Collected data:
----

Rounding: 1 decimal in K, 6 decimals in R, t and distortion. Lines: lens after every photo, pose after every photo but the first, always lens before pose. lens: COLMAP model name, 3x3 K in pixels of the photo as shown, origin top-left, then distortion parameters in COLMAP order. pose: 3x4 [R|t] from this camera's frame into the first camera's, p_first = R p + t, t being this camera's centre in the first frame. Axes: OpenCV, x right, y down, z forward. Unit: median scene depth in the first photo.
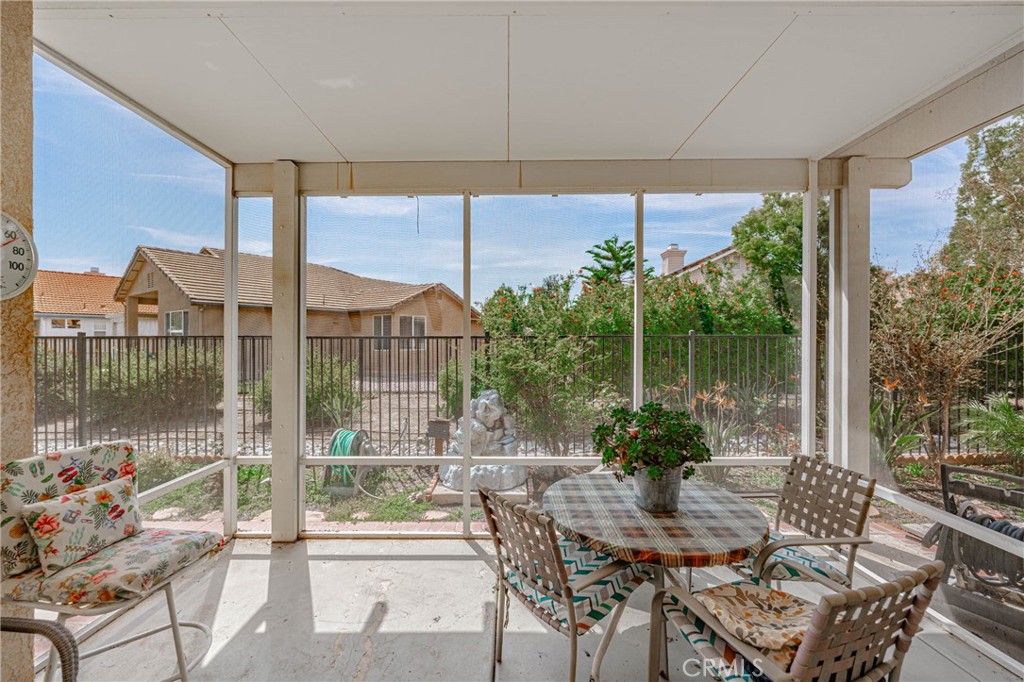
lens RADIAL K [[415.2, 0, 513.6], [0, 415.2, 340.9], [0, 0, 1]] dist [-0.003339, -0.001045]
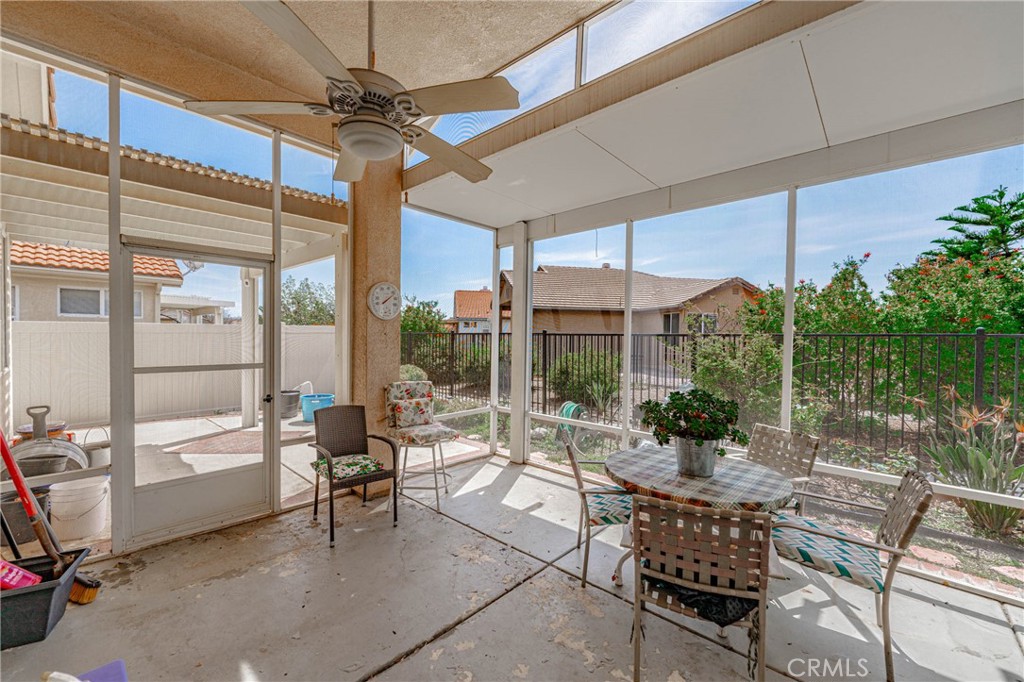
lens RADIAL K [[415.2, 0, 510.6], [0, 415.2, 340.9], [0, 0, 1]] dist [-0.003339, -0.001045]
pose [[0.732351, 0.015703, -0.680746, 0.501983], [-0.011249, 0.999877, 0.010962, -0.000076], [0.680834, -0.000370, 0.732438, -0.177396]]
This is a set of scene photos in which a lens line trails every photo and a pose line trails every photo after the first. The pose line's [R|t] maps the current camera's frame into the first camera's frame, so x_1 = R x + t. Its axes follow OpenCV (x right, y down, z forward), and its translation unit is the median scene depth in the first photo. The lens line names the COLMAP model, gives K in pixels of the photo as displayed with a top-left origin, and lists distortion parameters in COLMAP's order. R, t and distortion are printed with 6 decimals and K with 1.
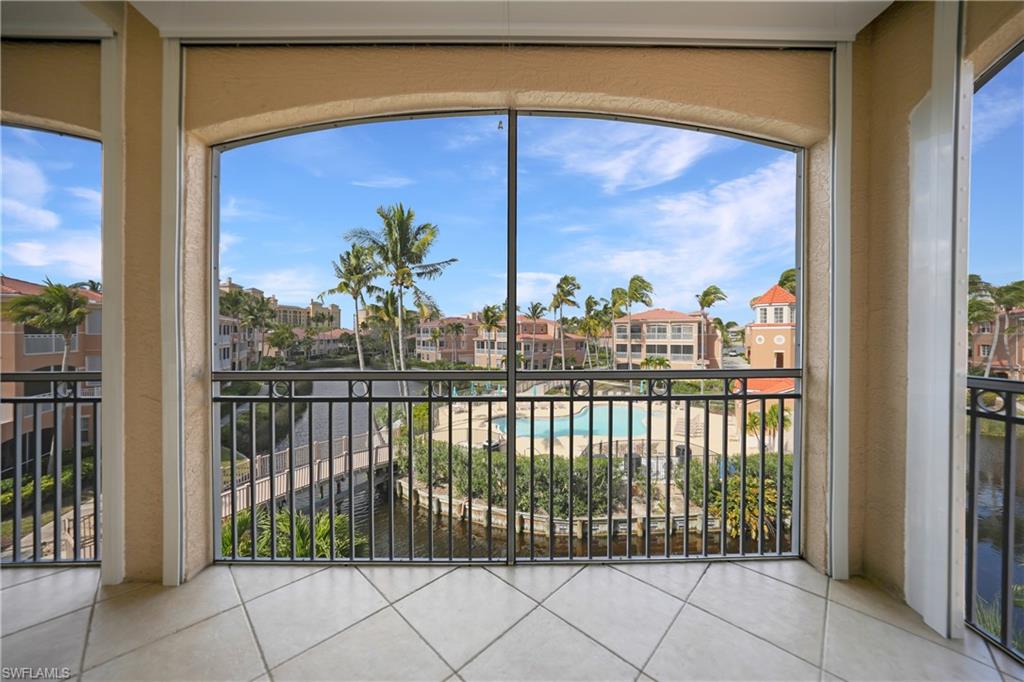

----

Rewrite all the records with "first camera's frame" changed to "reference camera's frame" and everything else unchanged, leaving the pictures out.

> _REPLY_
Rounding: 1 decimal in K, 6 decimals in R, t and distortion. Lines: lens after every photo, pose after every photo but the first, always lens before pose. lens: COLMAP model name, 3x3 K in pixels of the photo as shown, origin top-left, then distortion parameters in COLMAP order. pose: 3x4 [R|t] from this camera's frame into the first camera's, p_first = R p + t, t being this camera's centre in the first frame. Axes: OpenCV, x right, y down, z forward. Unit: median scene depth in the first photo.
lens RADIAL K [[415.2, 0, 513.6], [0, 415.2, 340.9], [0, 0, 1]] dist [-0.003339, -0.001045]
lens RADIAL K [[415.2, 0, 510.6], [0, 415.2, 340.9], [0, 0, 1]] dist [-0.003339, -0.001045]
pose [[0.732351, 0.015703, -0.680746, 0.501983], [-0.011249, 0.999877, 0.010962, -0.000076], [0.680834, -0.000370, 0.732438, -0.177396]]
This is a set of scene photos in which a lens line trails every photo and a pose line trails every photo after the first. The pose line's [R|t] maps the current camera's frame into the reference camera's frame, so x_1 = R x + t. Its axes follow OpenCV (x right, y down, z forward), and its translation unit is the median scene depth in the first photo. The lens line names the COLMAP model, gives K in pixels of the photo as displayed with a top-left origin, and lists distortion parameters in COLMAP's order. R, t and distortion are printed with 6 decimals and K with 1.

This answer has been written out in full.